Q. Rights of the data subject

Under the application of the DS-GVO, you are entitled to the following statutory data subject rights, provided that their conditions are met:

- Right to information about your data stored by us in accordance with Art. 15 DS-GVO.

- Right to correction of inaccurate data in accordance with Art. 16 DS-GVO

- Right to delete the data stored by us in accordance with Art. 17 DS-GVO

- Right to restrict the processing of data stored by us in accordance with Art. 18 DS-GVO

- Right to revoke at any time, pursuant to Art. 7 (3) DS-GVO, any consent that may have been given to us; the consequence of this is that we may no longer continue the data processing that was based on this consent for the future.

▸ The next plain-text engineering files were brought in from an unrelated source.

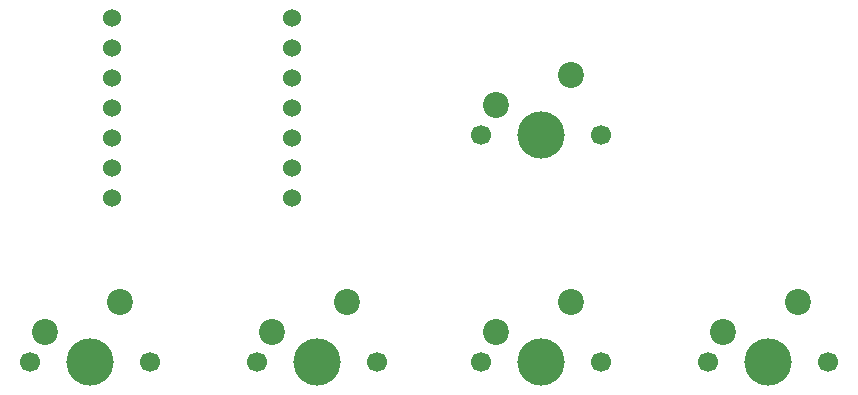
<source format=gbr>
%TF.GenerationSoftware,KiCad,Pcbnew,9.0.2*%
%TF.CreationDate,2025-06-20T17:03:44-04:00*%
%TF.ProjectId,HackPad,4861636b-5061-4642-9e6b-696361645f70,rev?*%
%TF.SameCoordinates,Original*%
%TF.FileFunction,Soldermask,Bot*%
%TF.FilePolarity,Negative*%
%FSLAX46Y46*%
G04 Gerber Fmt 4.6, Leading zero omitted, Abs format (unit mm)*
G04 Created by KiCad (PCBNEW 9.0.2) date 2025-06-20 17:03:44*
%MOMM*%
%LPD*%
G01*
G04 APERTURE LIST*
%ADD10C,1.700000*%
%ADD11C,4.000000*%
%ADD12C,2.200000*%
%ADD13C,1.524000*%
G04 APERTURE END LIST*
D10*
%TO.C,SW3*%
X232380000Y-101080000D03*
D11*
X237460000Y-101080000D03*
D10*
X242540000Y-101080000D03*
D12*
X240000000Y-96000000D03*
X233650000Y-98540000D03*
%TD*%
D10*
%TO.C,SW4*%
X213380000Y-101080000D03*
D11*
X218460000Y-101080000D03*
D10*
X223540000Y-101080000D03*
D12*
X221000000Y-96000000D03*
X214650000Y-98540000D03*
%TD*%
D13*
%TO.C,U1*%
X201135000Y-71975000D03*
X201135000Y-74515000D03*
X201135000Y-77055000D03*
X201135000Y-79595000D03*
X201135000Y-82135000D03*
X201135000Y-84675000D03*
X201135000Y-87215000D03*
X216375000Y-87215000D03*
X216375000Y-84675000D03*
X216375000Y-82135000D03*
X216375000Y-79595000D03*
X216375000Y-77055000D03*
X216375000Y-74515000D03*
X216375000Y-71975000D03*
%TD*%
D10*
%TO.C,SW2*%
X232390000Y-81900000D03*
D11*
X237470000Y-81900000D03*
D10*
X242550000Y-81900000D03*
D12*
X240010000Y-76820000D03*
X233660000Y-79360000D03*
%TD*%
D10*
%TO.C,SW5*%
X194205000Y-101105000D03*
D11*
X199285000Y-101105000D03*
D10*
X204365000Y-101105000D03*
D12*
X201825000Y-96025000D03*
X195475000Y-98565000D03*
%TD*%
D10*
%TO.C,SW1*%
X251530000Y-101090000D03*
D11*
X256610000Y-101090000D03*
D10*
X261690000Y-101090000D03*
D12*
X259150000Y-96010000D03*
X252800000Y-98550000D03*
%TD*%
M02*

</source>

- Right to data portability pursuant to Art. 20 DS-GVO.

- Right to lodge a complaint with a competent supervisory authority pursuant to Art. 77 DS-GVO if you believe that the processing of personal data concerning you violates provisions of the DS-GVO.

Right to object

If your personal data is processed on the basis of legitimate interests pursuant to Art. 6 (1) p. 1 lit. f DSGVO, you have the right to object to the processing of your personal data pursuant to Art. 21 DSGVO, provided that there are grounds for doing so that arise from your particular situation.

If you wish to exercise your right to object, it is sufficient to send an e-mail to dsgvo@besteffect.com.

R. Data security

Your personal data is transferred on our website via the Internet using the so-called SSL security system (Secure Socket Layer). This technology offers a high level of security and is therefore also used, for example, by banks for data protection in online banking. We secure our website and other systems by technical and organizational measures against loss, destruction, access, modification or distribution of your data by unauthorized persons.

S. Up-to-dateness and changes of this privacy policy

This data protection declaration is currently valid and has the status August 2020. Due to the further development of our website and offers on it or due to changed legal or official requirements, it may become necessary to change this data protection declaration. You can access and print out the current data protection declaration at any time on the website at https://shop.besteffect.com/datenschutz.

This letter has been machine translated from German. In case of any errors in the translation, the text of the original German version applies.